La casa delle sorelle, ha detto Emma Dante in varie interviste, è la sesta sorella. Una casa che si degrada come i rapporti, che si riempie di oggetti buttati a caso quando le vite non tengono più saldi i loro fili, che si svuota nel finale fino a ridursi, come le sorelle, a una sonata di spettri, a stanzoni vuoti con zone scolorite sui muri, ombre di oggetti che l’avevano popolata, come proiezioni di vite passate tra il furore e la quotidianità, comunque svaniti.
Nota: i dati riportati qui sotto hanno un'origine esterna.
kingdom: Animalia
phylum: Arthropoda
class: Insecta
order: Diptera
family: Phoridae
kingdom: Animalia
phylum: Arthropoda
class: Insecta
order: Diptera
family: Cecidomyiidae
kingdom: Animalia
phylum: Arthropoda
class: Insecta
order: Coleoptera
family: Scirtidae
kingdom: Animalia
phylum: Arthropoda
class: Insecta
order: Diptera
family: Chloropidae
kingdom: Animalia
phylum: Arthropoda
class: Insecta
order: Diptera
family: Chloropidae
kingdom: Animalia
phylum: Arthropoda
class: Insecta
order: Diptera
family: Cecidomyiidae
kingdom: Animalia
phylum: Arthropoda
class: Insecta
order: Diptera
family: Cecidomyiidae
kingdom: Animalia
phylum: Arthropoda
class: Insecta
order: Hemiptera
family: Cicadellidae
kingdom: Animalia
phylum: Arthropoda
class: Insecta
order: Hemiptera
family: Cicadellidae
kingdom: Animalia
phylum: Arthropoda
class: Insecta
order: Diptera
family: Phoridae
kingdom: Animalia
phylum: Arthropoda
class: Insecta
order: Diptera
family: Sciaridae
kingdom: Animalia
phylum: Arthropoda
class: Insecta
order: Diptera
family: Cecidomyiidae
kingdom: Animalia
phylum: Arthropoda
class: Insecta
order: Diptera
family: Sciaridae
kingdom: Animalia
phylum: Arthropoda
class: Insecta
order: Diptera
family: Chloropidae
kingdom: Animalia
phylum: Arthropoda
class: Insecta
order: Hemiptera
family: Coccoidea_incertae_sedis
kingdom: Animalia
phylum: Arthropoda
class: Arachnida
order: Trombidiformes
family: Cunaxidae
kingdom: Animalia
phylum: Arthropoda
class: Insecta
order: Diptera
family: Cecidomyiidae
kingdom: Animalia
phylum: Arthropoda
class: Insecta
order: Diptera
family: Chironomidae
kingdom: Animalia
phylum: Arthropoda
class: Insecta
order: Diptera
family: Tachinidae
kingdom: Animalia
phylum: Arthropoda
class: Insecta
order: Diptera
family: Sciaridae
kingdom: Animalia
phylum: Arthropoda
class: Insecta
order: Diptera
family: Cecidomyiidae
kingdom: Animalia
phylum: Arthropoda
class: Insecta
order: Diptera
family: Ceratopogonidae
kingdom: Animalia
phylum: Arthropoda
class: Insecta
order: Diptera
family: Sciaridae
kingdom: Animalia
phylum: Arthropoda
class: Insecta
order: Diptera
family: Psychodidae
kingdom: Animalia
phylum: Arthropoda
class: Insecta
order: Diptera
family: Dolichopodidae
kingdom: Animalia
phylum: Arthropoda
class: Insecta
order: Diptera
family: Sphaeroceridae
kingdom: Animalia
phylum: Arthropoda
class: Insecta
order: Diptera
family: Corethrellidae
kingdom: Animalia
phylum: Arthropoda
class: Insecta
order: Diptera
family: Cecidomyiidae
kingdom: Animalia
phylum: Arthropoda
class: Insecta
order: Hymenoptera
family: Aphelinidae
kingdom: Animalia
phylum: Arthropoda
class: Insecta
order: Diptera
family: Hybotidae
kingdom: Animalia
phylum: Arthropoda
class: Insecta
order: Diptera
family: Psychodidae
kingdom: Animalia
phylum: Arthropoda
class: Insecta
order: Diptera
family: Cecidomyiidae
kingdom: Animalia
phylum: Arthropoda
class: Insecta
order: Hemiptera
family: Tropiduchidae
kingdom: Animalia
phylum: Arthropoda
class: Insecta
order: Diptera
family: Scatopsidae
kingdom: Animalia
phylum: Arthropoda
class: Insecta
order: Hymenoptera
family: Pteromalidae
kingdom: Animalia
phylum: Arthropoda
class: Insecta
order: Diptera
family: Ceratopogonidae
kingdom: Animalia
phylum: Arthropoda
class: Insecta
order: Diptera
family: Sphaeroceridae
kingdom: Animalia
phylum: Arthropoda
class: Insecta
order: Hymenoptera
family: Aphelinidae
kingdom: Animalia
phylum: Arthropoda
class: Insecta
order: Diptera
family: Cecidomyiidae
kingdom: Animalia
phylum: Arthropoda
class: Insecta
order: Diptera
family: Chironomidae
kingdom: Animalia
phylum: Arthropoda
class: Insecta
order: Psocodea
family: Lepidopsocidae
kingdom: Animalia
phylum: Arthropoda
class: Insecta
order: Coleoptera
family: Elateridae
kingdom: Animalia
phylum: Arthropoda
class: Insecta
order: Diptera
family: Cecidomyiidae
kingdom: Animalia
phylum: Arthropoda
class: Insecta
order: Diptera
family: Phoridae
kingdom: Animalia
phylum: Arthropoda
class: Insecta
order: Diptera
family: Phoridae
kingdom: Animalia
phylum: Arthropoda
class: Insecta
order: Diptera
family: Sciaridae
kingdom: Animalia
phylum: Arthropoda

È un film amaro, triste, che solo nel finale rivela il rovello che ha attraversato gli anni delle protagoniste, una tragedia precipitata loro addosso improvvisa proprio in quella giornata di sole, di felicità di inconsapevolezza di luce marina. I morti non si riescono mai a staccare dai vivi. Come pure i desideri: il corpo rastremato di Maria apparirà un’ultima volta con il tutù che ha sempre sognato di indossare per lanciarsi oltre la gravità in un ballo che si è sempre negata. Ma quel buco nel muro, quel sole che irrompe ritorna a scavare un bisogno insopprimibile di luce e di vastità.

 

 

La sceneggiatura Emma Dante l’ha concepita con due scrittori raffinati come Giorgio Vasta e Elena Stancanelli. Le sorelle, nei tre periodi della vita, sono affidate a uno stuolo di attrici tutte da nominare: Alissa Maria Orlando, Laura Giordani, Rosalba Bologna, Susanna Piraino, Serena Barone, Maria Rosaria Alati, Anita Pomario, Donatella Finocchiaro, Ileana Rigano, Eleonora De Luca, Simona Malato, Viola Pusateri. Con una nota particolare per Donatella Finocchiaro, nel ruolo della bella, invidiata Pinuccia; per Laura Giordani e Serena Barone, rispettivamente la materiale e maternale Katia e la scontrosa Lia, devastata da umori, odi, rimorsi; per Maria De Luca, la luminosa Maria giovane che scopre amore e vita; e per Simona Malato, la dolorante Maria adulta.

 

La fotografia di Gherado Gossi e le scelte scenografiche di Emita Frigato contribuiscono a creare un ambiente-habitat che fa del film uno spaccato antropologico, che all’improvviso prende grazie al tocco di Emma Dante il volo di commovente squarcio di vite.

Il testo della versione teatrale di Le sorelle Macaluso, premio Ubu come miglior spettacolo nel 2014, si può ora leggere nel volume a cura di Anna Barsotti Bestiario teatrale (Rizzoli), una raccolta di pièce della regista che arrivano dalla Trilogia della famiglia siciliana, aperto da mPalermu (2001) ad appunto Le sorelle Macaluso. Ripetiamo: si tratta di altra cosa rispetto al film, che di quella pièce conserva solo lo scheletro, lo spunto, caro alla regista, del rovistare in glorie, sogni, miserie, violenze, affetti di una famiglia. Questa volta concentrandosi sul rapporto tra sorelle, immaginando all’inizio una possibilità di evasione dal chiuso opprimente della casa che si rivelerà impossibile, destinato alla sconfitta nello sviluppo della storia. Si torna all’immobilizzazione in un luogo reclusorio, come nei testi teatrali, dove a volte sembra di essere nella scena del banchetto dell’Angelo sterminatore di Buñuel: un ambiente insieme nido e trappola da cui non si può evadere. Il film sonda la possibilità della luce e i suoi resti, i suoi negativi, le ombre delle cose rimaste impresse su muri stinti.